Q&A with Professor Shea Denning on drunken driving podcast

Shea Denning, a professor in the UNC School of Government and expert on motor vehicle laws, is creating a podcast that analyzes impacts of drunken driving sentences through interviews with convicted drivers.

Staff writer Samantha Paisley sat down with Denning to discuss why she is pursuing this research.

The Daily Tar Heel: What inspired you to investigate the impacts of drunken driving convictions?

Shea Denning: I spend a lot of time talking about DWI sentencing, teaching judges about what their options are, but I feel like I’m pretty out of touch with how those particular sanctions work in practice and affect people.

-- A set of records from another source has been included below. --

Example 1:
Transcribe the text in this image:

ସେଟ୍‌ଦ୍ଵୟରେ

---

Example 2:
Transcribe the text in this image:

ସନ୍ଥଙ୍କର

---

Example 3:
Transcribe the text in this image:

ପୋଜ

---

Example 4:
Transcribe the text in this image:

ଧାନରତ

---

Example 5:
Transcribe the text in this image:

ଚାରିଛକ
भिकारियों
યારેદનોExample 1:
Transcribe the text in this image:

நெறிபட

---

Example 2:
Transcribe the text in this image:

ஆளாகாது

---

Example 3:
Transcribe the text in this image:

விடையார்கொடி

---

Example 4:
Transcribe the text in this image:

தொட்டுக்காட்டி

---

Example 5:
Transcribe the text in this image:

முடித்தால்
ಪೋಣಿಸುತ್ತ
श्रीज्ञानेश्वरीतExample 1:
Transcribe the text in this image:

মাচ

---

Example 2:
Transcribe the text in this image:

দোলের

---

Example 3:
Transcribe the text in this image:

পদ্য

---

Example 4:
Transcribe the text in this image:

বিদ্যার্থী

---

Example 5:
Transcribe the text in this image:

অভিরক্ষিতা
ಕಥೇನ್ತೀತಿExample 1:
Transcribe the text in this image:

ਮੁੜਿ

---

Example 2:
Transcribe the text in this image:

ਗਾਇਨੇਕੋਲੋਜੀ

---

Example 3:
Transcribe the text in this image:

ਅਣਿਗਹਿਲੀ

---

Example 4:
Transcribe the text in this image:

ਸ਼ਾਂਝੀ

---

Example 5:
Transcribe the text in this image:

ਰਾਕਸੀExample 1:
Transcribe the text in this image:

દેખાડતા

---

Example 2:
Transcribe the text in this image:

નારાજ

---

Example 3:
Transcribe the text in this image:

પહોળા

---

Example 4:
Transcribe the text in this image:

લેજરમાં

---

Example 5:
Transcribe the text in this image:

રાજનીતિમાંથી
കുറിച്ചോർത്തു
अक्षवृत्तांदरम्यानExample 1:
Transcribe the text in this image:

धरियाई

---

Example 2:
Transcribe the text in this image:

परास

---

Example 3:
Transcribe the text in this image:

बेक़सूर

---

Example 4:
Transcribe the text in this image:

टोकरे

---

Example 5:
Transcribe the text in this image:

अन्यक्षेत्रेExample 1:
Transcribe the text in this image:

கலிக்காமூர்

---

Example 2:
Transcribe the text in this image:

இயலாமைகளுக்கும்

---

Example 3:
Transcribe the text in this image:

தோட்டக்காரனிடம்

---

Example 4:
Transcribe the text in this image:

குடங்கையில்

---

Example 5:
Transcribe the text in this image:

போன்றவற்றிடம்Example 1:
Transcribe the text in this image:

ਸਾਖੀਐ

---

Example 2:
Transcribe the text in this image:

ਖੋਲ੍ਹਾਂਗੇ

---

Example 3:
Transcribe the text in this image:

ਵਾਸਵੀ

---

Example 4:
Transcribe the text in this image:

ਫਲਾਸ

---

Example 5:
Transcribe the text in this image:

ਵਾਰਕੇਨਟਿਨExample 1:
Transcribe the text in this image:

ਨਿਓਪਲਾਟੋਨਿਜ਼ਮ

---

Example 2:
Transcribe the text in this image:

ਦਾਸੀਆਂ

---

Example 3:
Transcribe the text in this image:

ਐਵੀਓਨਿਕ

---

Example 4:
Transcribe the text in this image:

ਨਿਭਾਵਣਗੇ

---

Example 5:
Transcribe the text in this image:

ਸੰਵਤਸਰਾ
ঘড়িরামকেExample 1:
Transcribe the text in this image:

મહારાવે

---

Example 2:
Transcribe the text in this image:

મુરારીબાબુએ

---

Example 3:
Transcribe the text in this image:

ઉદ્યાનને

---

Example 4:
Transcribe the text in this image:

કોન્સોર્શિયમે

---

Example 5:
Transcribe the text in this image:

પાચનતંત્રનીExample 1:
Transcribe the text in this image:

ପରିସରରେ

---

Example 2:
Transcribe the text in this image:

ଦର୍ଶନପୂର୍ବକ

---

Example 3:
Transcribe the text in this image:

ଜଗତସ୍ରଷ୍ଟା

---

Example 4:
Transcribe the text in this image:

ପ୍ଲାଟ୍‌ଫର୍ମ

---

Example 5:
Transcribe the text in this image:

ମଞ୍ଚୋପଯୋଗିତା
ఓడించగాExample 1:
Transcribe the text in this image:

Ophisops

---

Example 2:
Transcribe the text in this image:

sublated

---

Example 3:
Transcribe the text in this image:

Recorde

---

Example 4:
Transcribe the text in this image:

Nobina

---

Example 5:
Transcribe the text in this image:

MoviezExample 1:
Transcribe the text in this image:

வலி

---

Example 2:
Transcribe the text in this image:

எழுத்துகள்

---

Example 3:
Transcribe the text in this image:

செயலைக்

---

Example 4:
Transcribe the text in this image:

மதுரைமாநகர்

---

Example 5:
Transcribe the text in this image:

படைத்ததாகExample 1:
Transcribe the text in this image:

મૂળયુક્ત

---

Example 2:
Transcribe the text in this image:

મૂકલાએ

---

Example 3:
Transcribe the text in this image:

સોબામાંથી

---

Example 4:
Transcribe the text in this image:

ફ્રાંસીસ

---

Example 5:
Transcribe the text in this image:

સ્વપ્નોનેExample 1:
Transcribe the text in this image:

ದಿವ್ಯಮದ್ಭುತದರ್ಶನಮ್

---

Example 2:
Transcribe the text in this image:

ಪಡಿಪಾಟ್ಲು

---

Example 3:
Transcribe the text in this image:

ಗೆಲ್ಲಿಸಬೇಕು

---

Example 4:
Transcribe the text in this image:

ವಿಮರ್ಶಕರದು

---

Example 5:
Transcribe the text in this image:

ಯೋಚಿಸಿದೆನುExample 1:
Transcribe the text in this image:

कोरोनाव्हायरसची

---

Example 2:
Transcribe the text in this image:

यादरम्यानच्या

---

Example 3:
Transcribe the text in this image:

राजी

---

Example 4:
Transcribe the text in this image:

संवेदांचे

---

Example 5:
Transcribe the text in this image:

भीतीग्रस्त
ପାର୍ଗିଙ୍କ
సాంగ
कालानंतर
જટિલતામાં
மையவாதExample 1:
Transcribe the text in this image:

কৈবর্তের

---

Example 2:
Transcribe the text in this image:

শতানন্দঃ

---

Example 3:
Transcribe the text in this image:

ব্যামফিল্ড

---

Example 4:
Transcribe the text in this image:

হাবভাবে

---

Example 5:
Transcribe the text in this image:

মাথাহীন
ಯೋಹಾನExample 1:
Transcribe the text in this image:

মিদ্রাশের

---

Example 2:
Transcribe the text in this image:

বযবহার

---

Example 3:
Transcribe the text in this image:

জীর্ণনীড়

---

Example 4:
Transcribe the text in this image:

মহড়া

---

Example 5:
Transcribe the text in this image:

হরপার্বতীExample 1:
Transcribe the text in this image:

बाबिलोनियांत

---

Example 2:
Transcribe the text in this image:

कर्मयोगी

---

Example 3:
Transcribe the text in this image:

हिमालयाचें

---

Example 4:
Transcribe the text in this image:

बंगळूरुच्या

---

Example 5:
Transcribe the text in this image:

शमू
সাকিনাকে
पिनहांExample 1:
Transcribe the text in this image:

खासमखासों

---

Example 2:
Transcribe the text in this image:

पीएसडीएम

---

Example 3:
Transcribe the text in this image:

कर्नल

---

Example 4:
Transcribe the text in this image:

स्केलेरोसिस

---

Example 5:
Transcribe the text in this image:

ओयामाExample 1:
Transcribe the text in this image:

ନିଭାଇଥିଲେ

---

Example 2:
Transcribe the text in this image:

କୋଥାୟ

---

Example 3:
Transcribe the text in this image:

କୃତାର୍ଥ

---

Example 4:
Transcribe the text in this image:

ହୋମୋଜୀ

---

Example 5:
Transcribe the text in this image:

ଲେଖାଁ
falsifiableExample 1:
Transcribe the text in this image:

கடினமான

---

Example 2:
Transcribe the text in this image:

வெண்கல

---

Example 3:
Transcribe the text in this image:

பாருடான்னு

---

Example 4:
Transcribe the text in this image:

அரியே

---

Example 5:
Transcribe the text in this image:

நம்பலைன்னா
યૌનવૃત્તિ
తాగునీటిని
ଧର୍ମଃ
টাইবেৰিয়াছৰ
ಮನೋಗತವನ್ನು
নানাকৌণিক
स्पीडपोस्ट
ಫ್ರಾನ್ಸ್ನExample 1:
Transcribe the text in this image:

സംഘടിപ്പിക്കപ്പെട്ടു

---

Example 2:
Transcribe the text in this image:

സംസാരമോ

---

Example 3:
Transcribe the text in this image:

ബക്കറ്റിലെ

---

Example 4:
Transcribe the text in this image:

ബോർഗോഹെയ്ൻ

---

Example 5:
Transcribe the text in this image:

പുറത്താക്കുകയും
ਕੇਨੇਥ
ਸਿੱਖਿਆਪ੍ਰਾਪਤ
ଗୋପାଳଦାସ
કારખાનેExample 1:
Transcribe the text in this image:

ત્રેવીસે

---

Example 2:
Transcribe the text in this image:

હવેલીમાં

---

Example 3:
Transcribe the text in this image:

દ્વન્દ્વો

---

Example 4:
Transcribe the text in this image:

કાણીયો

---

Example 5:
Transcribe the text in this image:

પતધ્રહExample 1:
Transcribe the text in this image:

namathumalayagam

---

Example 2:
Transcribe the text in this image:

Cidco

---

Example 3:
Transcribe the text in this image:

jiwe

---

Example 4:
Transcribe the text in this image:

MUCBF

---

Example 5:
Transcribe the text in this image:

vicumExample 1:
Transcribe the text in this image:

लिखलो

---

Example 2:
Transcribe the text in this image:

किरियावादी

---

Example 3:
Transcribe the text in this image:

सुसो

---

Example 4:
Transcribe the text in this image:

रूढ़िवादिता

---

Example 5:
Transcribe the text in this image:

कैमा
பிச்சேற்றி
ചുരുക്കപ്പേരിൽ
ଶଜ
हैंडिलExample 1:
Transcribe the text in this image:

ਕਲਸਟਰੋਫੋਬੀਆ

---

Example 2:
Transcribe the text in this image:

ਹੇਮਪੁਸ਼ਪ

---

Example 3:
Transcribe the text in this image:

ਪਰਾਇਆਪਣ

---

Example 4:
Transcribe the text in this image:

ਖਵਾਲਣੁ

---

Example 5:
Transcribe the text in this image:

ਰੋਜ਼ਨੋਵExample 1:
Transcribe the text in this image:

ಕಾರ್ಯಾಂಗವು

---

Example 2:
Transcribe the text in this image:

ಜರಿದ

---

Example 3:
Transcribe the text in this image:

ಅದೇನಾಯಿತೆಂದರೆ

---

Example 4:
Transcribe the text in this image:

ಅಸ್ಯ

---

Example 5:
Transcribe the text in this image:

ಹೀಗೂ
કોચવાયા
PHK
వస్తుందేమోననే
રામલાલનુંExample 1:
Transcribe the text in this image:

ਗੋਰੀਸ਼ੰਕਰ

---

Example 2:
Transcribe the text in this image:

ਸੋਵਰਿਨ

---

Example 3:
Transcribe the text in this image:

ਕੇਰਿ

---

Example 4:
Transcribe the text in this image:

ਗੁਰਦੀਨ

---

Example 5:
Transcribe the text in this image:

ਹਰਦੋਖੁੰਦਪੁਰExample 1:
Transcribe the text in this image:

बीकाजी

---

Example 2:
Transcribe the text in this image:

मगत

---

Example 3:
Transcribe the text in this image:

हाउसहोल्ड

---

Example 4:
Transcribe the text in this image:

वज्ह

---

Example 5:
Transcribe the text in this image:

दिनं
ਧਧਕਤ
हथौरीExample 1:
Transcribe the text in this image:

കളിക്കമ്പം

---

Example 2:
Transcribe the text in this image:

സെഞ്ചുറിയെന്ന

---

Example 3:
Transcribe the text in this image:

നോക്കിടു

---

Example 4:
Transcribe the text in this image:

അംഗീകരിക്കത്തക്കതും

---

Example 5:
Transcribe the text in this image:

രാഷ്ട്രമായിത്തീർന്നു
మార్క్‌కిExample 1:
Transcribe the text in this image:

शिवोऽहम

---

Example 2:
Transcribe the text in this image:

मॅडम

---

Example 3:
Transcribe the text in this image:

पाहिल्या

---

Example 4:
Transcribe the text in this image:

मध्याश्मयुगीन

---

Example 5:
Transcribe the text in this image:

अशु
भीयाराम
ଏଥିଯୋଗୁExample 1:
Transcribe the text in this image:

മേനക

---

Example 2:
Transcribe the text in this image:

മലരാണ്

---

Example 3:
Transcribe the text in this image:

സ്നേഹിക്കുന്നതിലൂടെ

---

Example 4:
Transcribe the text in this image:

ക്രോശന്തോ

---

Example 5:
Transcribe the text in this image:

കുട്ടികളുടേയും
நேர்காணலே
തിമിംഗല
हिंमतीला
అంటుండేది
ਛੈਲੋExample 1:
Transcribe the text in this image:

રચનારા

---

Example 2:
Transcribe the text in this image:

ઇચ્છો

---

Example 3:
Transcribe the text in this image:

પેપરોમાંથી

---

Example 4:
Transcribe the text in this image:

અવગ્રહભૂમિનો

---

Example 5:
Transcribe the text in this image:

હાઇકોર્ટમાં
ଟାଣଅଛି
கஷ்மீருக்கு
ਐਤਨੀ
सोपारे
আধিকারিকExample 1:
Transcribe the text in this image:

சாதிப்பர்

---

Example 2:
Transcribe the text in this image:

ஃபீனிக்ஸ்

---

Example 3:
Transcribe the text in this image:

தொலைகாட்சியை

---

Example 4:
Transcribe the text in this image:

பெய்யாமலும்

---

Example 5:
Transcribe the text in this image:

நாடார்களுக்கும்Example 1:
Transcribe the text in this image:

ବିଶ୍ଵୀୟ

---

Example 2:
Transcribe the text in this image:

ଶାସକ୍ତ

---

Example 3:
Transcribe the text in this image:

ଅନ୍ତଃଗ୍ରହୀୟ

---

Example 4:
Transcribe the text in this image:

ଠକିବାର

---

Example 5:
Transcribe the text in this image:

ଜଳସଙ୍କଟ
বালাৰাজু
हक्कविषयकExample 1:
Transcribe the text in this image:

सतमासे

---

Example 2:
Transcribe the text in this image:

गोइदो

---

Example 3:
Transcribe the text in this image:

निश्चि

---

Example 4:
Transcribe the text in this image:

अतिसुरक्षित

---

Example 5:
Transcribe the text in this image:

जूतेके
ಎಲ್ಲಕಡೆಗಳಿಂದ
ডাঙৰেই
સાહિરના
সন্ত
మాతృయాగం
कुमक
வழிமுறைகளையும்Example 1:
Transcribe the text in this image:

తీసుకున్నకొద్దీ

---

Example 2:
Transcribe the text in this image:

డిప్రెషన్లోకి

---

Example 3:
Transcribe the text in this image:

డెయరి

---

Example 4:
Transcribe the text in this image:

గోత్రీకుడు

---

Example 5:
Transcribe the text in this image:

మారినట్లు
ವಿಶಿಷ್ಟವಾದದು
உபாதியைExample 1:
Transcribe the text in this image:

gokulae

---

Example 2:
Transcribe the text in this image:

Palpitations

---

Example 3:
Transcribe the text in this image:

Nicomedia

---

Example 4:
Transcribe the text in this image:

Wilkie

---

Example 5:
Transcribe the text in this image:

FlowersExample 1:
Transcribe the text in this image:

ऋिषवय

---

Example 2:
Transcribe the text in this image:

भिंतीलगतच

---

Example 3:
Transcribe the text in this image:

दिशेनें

DTH: Why did you choose a podcast rather than another media platform to share this information?

SD: We started here at the School of Government, several years ago, a blog called the Criminal Law Blog. One of the things that people have said to us is, ‘Well we love to read, but we’d also like to listen.’

Particularly court officials who may be in the car traveling to court from one courthouse to another, or lawyers who are in the car driving from one court to another, or just people who learn more by listening than they do by reading.

DTH: What questions will you ask in the interviews?

SD: I tried to make clear that what I was interested in is finding out what kinds of behaviors the sentencing sanctions affected, what impact they have on people’s lifestyles and where people went from there.

I’m more interested in having people talk about their experience than I am asking a stock set of questions for people to answer.

DTH: Who is the intended audience of these podcasts?

SD: I see it as, number one, court officials because court officials have some discretion in what kinds of sanctions they impose.

I think it might be informative to them to hear, ‘Well here are a handful of people who received sanction X, and here is the feedback that they had about that sanction.’

I think the general public is a great audience because a lot of people have no idea what the actual consequences are for behaviors that we have defined as infractions or crimes.

DTH: How far along in the process are you?

SD: We’re at the very beginning stages. I wrote about my interests in interviewing folks, and frankly I thought it was going to be really hard to find people who were willing to talk to me, but it has been quite the opposite.

DTH: Do you foresee policy recommendations for substance abuse treatment resulting from this podcast?

SD: I think it would be irresponsible to make policy recommendations based solely on the handful of people who call me back and say, ‘I want to talk to you.’

What I think these interviews might do is identify areas for digging a little deeper — so identify whether the life sentence revocations are having their intended effects, identify whether the substance abuse treatment is having the impact that policymakers want it to have and maybe some follow up in that regard.

I don’t make policy, I don’t want to make policy, but I would like for the people who make policy to have all of the information that they can to make that be a wise and informed choice.